> ФРАГМЕНТ ТЕКСТА:
————————
У меня кризис был не в подростковом возрасте, потому что я рос в относительно тепличных условиях. Православная гимназия очень семейная, у неё очень много плюсов: там нет сколафобии, отличные отношения с учителями, там маленькие классы, которые становятся по-настоящему дружными. У меня до сих пор сохранились дружеские отношения с одноклассниками. Сейчас мне 39 лет, и дети одноклассников – мои крёстные дети, я их регулярно вижу, и мы вместе проводим время. Это очень здорово: это такой маленький мир, замкнутый и очень тёплый, из которого не хотелось уходить! Я жил в школе. Редко можно представить человека, который хочет в школу, а я хотел, хотя до восьмого класса вообще не любил учиться. Мне очень хотелось быть там, потому что там мои люди, мои друзья, это была настоящая семья.

 

Сообщество верующих и любящих Бога

– Когда я вышел из этого мира, оказалось, что мир вокруг может предложить намного больше, и, к сожалению, в том числе того, что не стоит предлагать. Когда я учился в Смоленском государственном университете на историческом факультете, светская жизнь была очень весёлой – я бы не хотел от неё отрекаться, потому что это путь, через который я прошёл.

Он сначала привёл к тому, что я отвлёкся от религиозной жизни, а потом постепенно произошло угасание веры – это одинаково происходит и с Богом, и с людьми. Если мы расстанемся с любимым человеком на три-четыре года, не будем с ним встречаться, созваниваться и даже переписываться, то когда этот человек вернётся, он и вы будете уже другими. За эти четыре года мы изменились. Мы на старом ресурсе пытаемся продолжить отношения, но чувствуем, что и наш словарь изменился, и наши интересы – мы изменились вдали друг от друга и стали разными людьми.

С Богом всё происходит так же. Отсутствие общения с Богом, отсутствие религиозной жизни, личной домашней молитвы, богослужений, отсутствие Церкви в жизни… Я продолжал называть себя верующим христианином, но я просто им не был: у меня не было никаких отношений с Богом, и я потихонечку отошёл сначала от личной веры и молитвы, потом от общей молитвы, то есть перестал ходить на богослужения. И до меня дошло, что года два-три я о Боге даже не вспоминал – Его не было в моей жизни. И только когда мне было 24 года, мой личностный кризис поставил передо мной ряд очень серьёзных вопросов, на которые нужно было отвечать, опять же – делая моральный выбор.

Но вернулся я уже не к традиции «я православный, потому что моя мама православная». Маме было тяжело в тот период: она понимала, что у меня кризис, но верующие родители, так всегда с ними происходит, дают детям всё, что могут им дать, а дети сами делают свой выбор. Бог сотворил людей свободными, и если Бог мирится со свободой человека, то и родителям приходится.
————————
> ЗАДАНИЯ К УПРАЖНЕНИЮ:
A. На каком факультете и в каком университете шла учеба, о которой говорится во фрагменте текста?
B. Перескажите, пожалуйста, в виде списка абзац фрагмента текста, который начинается словами «С Богом всё происходит так же». Сохраните основные факты.
————————
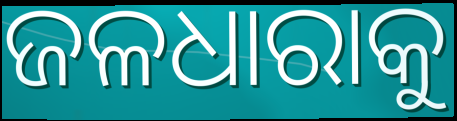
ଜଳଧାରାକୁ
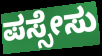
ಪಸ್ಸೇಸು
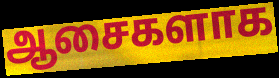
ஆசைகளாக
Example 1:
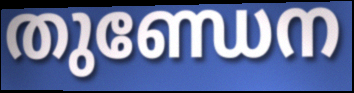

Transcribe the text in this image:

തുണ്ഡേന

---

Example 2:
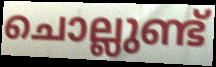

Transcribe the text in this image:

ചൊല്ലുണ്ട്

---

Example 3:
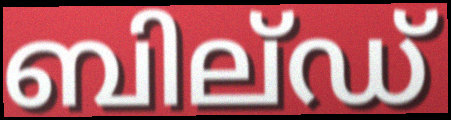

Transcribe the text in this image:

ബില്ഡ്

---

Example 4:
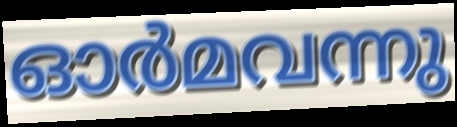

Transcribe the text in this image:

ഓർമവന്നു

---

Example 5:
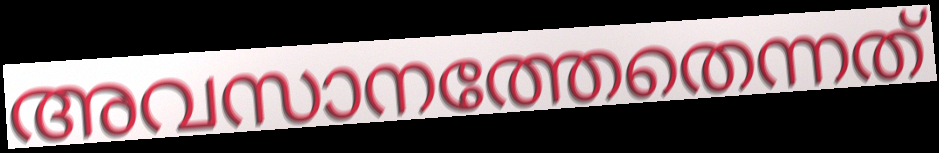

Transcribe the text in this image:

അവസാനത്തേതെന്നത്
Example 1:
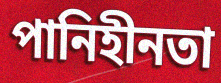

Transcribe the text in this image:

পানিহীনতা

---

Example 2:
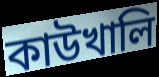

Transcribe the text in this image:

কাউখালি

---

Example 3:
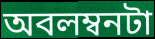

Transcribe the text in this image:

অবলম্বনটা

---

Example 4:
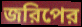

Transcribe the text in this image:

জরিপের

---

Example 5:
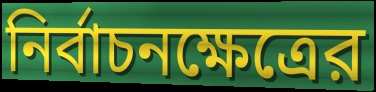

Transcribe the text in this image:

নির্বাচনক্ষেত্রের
————————
> ОТВЕТЫ К ЗАДАНИЯМ:
A. На историческом факультете Смоленского государственного университета.

B.
- С Богом всё происходит так же, как с людьми: без общения отношения угасают.
- Без общения с Богом, молитвы, богослужений и Церкви вера осталась лишь на словах, отношений с Богом не было.
- Сначала ушли личная вера и молитва, затем общая молитва: посещение богослужений прекратилось.
- Года два-три о Боге не было даже воспоминаний.
- В 24 года личностный кризис поставил ряд очень серьезных вопросов, ответы на которые требовали морального выбора.